I also installed Fail2Ban. It immediately started banning IPs trying to brute-force SSH. That was not surprising. Any public VPS gets scanned constantly. The difference is that now root password login is dead, and repeated attackers get banned.
What Broke
The upgrade itself was successful, but several things needed attention:
- stale nginx hosts
- broken Certbot renewal configuration
- Quassel certificate handling
- old PageSpeed nginx module
- leftover PageSpeed directives
- logrotate permissions
- Dovecot 2.4 config incompatibility
- Tailscale DNS residue
- Docker/containerd stale runtime state
- external repositories needing careful reintroduction
- SSH security cleanup
None of these were exotic. They were exactly the kind of boring, accumulated server issues that only show up during a major upgrade.
What Worked
The staged approach worked.
The snapshot mattered. The VNC/rescue access mattered. Disabling third-party repositories mattered. Doing apt upgrade --without-new-pkgs before apt full-upgrade mattered. Testing services before reboot mattered. Reintroducing repositories one at a time mattered.

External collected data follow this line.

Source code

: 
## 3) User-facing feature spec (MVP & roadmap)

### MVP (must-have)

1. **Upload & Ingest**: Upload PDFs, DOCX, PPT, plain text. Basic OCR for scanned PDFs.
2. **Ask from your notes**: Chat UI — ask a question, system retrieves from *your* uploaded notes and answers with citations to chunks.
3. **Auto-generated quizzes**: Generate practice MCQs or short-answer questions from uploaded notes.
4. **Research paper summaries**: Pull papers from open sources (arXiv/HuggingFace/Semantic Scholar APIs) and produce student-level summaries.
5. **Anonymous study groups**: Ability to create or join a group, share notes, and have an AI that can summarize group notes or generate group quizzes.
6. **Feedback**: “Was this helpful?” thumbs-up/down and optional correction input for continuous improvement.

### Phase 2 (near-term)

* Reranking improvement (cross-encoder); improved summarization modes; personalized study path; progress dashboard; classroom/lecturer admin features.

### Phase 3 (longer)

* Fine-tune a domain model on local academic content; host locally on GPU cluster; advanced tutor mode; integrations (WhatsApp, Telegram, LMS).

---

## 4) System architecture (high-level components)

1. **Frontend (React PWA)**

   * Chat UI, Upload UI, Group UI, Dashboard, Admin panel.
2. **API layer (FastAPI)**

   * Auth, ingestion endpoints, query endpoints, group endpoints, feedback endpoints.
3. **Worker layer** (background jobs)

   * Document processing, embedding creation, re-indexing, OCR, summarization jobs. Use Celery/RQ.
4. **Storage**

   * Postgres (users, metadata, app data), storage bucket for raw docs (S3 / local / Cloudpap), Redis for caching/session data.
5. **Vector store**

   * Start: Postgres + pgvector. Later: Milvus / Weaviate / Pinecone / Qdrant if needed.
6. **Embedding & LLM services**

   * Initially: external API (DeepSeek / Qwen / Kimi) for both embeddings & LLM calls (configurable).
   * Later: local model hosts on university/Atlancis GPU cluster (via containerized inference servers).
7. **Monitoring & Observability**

Most importantly, I did not treat the server like a lab machine. This was a production-ish VPS full of unrelated services, and the upgrade had to respect that.
Final State
The server ended up on Debian 13.4, running the Debian 13 kernel, with the main services alive:
- CloudPanel
- nginx
- MySQL/Percona
- Docker
- Portainer
- PostgreSQL
- Node.js
- GitHub CLI
- Tailscale
- Quassel
- Certbot
- Fail2Ban
Dovecot was removed because it was not needed. PageSpeed was disabled because the old nginx module was not worth saving. Tailscale DNS was disabled because the VPS should not depend on MagicDNS for normal public resolution. Docker was brought back after some runtime cleanup pain.
It was not a clean upgrade in the blog-post sense. It was a real one.
And honestly, that is the useful lesson: the commands are only half the upgrade. The other half is knowing which breakages matter, which ones are old garbage finally surfacing, and which ones should be left alone until the machine is stable again.